Passage for review -
+-------+

Fetching Large Amounts of Data

Scenario – The user wants to retrieve a large amount of historical data in the most efficient and polite manner.

Background – The general strategy is to set max_matches to the highest value allowed for your API key. When the number of results in <TotalFound> exceeds this limit, break the query up by using consecutive date ranges. Design the querying logic to generate multiple result sets that don't exceed the Max Matches limit. For each result set use limit/offset to iteratively fetch those matches.

Examples:

  • Find the number of results from the past 3 months containing the terms 'android' and 'mobile':

    api.boardreader.com/v1/Boards/Search?query=android%20mobile&key=YOURKEYHERE&filter_language=en&limit=1

    The <TotalFound> value API response is 76,733 and the user wishes to download all the matches for further analysis.

  • Assume the Max Matches limit for the user is configured to be 10k. A valid strategy would be to run a series of weekly queries that span the three month period. Each query would likely contain less than 10k results and the matches could be retrieved by iterating through each result set using the limit and offset parameters.

+-------+

To do -
#1 Do the following statements agree with the data-fetching guide? Answer yes or no for each, quoting the words of the guide that decide it. (a) The example query looks for results containing the terms 'android' and 'mobile'. (b) In the example, the Max Matches limit is assumed to be 50k. (c) The general strategy is to set max_matches to the lowest value allowed.
#2 In the data-fetching guide, what <TotalFound> value does the example API response return?
#3 Give the part of the data-fetching guide starting at "Scenario – The" and ending at "fetch those matches.", swapping "date ranges" for "time windows".

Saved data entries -
+-------+

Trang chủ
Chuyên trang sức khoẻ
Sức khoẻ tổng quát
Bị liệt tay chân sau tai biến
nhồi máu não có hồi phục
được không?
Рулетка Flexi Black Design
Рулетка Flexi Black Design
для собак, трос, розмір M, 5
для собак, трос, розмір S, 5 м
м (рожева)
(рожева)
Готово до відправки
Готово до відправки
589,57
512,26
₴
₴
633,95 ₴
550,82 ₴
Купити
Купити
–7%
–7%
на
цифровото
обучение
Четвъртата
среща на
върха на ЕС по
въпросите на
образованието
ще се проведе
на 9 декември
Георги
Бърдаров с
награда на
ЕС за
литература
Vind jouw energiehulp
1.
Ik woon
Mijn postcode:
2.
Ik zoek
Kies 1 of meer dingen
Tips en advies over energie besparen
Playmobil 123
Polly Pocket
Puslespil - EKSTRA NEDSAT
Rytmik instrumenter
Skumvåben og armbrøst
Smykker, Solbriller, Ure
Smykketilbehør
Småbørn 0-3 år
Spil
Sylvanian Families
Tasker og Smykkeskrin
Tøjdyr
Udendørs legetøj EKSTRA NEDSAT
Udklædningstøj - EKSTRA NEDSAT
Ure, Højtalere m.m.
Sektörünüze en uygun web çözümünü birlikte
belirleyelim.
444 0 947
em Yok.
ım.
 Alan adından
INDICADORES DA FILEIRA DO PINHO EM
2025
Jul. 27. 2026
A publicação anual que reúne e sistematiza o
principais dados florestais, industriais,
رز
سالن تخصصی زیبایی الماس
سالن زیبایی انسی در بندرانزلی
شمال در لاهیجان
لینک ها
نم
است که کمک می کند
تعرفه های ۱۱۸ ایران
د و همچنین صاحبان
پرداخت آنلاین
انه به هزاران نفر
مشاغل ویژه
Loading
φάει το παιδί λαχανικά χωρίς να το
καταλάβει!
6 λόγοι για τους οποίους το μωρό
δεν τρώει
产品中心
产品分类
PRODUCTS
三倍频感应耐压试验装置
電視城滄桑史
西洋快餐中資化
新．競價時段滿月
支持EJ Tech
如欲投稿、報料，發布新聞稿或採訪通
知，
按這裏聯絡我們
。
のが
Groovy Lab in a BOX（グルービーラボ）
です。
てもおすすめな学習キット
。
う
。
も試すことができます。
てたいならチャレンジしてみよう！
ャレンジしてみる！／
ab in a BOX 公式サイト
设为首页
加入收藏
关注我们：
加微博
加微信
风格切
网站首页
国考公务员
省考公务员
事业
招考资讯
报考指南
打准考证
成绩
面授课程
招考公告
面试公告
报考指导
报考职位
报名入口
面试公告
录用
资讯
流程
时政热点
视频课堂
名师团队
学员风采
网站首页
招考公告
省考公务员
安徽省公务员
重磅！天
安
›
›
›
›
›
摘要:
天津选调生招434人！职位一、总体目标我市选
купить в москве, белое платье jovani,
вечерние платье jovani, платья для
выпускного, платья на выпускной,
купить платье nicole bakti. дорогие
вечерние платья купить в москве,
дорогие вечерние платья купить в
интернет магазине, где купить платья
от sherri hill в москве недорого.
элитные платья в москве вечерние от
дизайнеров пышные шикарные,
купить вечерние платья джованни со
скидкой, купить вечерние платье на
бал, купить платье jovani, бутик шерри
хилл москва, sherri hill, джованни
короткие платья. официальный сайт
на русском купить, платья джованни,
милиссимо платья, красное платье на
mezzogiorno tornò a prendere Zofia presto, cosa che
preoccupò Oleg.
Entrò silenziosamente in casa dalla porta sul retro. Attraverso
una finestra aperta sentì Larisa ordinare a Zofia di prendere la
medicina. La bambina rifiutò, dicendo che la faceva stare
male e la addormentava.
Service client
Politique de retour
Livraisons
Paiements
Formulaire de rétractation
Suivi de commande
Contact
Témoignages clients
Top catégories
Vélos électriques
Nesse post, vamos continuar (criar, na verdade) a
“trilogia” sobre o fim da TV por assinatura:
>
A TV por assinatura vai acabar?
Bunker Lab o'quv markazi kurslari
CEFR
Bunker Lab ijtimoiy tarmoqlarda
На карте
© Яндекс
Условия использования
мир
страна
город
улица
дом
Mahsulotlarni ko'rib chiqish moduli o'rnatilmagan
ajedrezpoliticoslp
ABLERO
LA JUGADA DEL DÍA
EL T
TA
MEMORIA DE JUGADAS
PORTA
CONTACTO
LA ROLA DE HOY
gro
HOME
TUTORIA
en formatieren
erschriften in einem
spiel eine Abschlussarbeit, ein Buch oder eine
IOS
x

+-------+

Responses to the exercise -
#1
(a) Yes: "containing the terms 'android' and 'mobile'"
(b) No: "Assume the Max Matches limit for the user is configured to be 10k."
(c) No: "set max_matches to the highest value allowed for your API key"

#2 76,733

#3
Scenario – The user wants to retrieve a large amount of historical data in the most efficient and polite manner.

Background – The general strategy is to set max_matches to the highest value allowed for your API key. When the number of results in <TotalFound> exceeds this limit, break the query up by using consecutive time windows. Design the querying logic to generate multiple result sets that don't exceed the Max Matches limit. For each result set use limit/offset to iteratively fetch those matches.